Anderzijds kleurt die hardnekkig positieve toonzetting wel de missie van Donker. De kunst moest weggevoerd worden uit het elitaire kamp, de culturele kongsi’s en hun navelstaarderij. Zij moest de wereld onder ogen durven komen. Ook het Fonds zelf. Als een politicus trok ze het land in, de regio’s langs, de boodschap van een nieuwe zichtbaarheid verkondigend. Groot en klein, Donker omarmde de kunst op alle niveaus. Haar roep aan de instellingen zich beter open te stellen voor publiek en politiek kreeg veel weerklank en bepaalt tot op heden de toon die we nu overal in de kunstwereld om ons heen horen. Tot spijt van de meer ingewijden die graag en veel willen mopperen over de kwaliteit van de kunst, zingt overal een blijmoedig kunstkoor dat zijn liefde voor de kunst verklaart in prachtige hyperbolen en minder genegen is tot het uitspreken van waardering voor de kunst die buitengewoon hinderlijk, arrogant, veeleisend en volkomen onbegrijpelijk is.

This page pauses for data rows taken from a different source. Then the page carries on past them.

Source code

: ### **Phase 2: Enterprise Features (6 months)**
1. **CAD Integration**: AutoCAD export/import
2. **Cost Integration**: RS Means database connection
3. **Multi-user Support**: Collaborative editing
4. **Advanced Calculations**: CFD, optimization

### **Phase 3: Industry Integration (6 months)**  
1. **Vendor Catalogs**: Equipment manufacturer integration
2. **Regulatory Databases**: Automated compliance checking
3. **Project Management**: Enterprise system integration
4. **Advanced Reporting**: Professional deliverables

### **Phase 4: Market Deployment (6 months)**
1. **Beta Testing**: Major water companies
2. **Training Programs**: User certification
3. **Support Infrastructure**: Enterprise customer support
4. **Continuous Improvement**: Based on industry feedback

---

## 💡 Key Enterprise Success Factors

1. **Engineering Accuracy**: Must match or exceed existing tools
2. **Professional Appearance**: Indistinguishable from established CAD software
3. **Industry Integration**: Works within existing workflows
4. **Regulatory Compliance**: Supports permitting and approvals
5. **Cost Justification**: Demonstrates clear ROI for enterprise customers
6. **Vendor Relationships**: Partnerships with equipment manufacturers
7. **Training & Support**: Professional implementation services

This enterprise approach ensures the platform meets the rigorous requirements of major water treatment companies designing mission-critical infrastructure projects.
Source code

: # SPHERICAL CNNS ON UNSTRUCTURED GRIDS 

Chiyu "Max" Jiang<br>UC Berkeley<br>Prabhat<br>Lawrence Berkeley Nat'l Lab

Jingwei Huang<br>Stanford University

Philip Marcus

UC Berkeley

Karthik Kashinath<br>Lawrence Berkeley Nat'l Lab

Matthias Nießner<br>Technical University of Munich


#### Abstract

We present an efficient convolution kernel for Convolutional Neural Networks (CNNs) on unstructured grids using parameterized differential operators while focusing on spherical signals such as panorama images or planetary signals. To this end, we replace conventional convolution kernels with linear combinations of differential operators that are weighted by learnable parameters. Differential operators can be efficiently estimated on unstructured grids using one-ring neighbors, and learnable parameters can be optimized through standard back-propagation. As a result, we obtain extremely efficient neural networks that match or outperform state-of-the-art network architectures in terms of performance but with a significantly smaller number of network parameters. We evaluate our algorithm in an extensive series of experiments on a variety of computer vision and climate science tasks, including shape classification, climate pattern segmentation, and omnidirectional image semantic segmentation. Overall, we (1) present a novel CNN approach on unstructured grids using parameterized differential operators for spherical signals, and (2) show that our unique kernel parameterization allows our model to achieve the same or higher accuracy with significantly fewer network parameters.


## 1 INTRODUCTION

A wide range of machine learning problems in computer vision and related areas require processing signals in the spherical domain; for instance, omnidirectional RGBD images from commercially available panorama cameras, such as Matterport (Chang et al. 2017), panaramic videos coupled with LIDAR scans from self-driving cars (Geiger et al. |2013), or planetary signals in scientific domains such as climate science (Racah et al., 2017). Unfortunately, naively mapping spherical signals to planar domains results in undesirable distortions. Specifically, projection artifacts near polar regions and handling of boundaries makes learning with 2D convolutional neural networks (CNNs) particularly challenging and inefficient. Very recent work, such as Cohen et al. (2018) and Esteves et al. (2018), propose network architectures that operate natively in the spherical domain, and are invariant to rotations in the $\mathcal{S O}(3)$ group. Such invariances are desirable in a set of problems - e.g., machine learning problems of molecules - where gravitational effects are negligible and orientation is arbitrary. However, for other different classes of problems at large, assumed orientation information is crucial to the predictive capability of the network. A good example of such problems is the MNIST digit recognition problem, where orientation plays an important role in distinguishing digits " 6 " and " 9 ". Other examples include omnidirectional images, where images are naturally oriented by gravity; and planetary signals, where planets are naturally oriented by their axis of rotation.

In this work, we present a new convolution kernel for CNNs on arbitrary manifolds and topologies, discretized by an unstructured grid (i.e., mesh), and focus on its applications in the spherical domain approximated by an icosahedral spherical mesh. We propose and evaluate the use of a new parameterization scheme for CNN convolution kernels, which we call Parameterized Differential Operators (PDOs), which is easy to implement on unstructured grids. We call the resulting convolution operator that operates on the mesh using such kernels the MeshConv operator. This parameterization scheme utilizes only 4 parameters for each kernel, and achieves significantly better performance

Donker wist onmiddellijk al dat haar directoraat niet de culturele elite zou gaan toebehoren. Ze trof zeker in haar beginjaren elke week in Den Haag een politieke omgeving waar het culturele begrip van weleer uit verdwenen was, dat bezeten was door het populisme dat luidruchtig aan alle deuren stond te rammelen, hel en verdoemenis verkondigend over de ‘stukgesubsidieerde’ kunstwereld. Haar strijd was er een om de gunst van de politiek en de gunst van de mensen, ten dienste van de kunst. Onder Donker is het Fonds nadrukkelijker een fonds voor het erfgoed geworden en wat minder voor de hoge kunsten. De steun voor de kleinere artistieke broeders en zusters, die tegelijkertijd doorging, voltrok zich afgelopen jaren bijna in het geniep, waar ze met alle mogelijke reserves van het Fonds zo goed en zo kwaad als het ging regelingen overeind probeerde te houden, hopend op politiek betere tijden.
Die tijden zijn gekomen. Er gaat weer meer geld naar de kunsten waar ook de kleinere instellingen, die het Fonds min of meer op de pof in stand heeft gehouden, alsnog van kunnen profiteren. De kunstwereld kan haar daarvoor dankbaar zijn. Zoals ook voor haar grootste trofee, de regeling kunstenaarshonoraria, een product van de evenzo door haar bepleite interinstitutionele samenwerking, die een eerste stap betekent op weg naar een meer rechtmatige beloning van de kunstenaar. Het lijkt me dat je alleen daarom al van een voldoende geslaagd directoraat kunt spreken als je kunt zeggen dat je, na de te verwachten verbeteringslagen van de nog verre van volmaakte regeling, aan de wieg hebt gestaan van een rechtmatig en werkbaar kunstenaarsinkomen.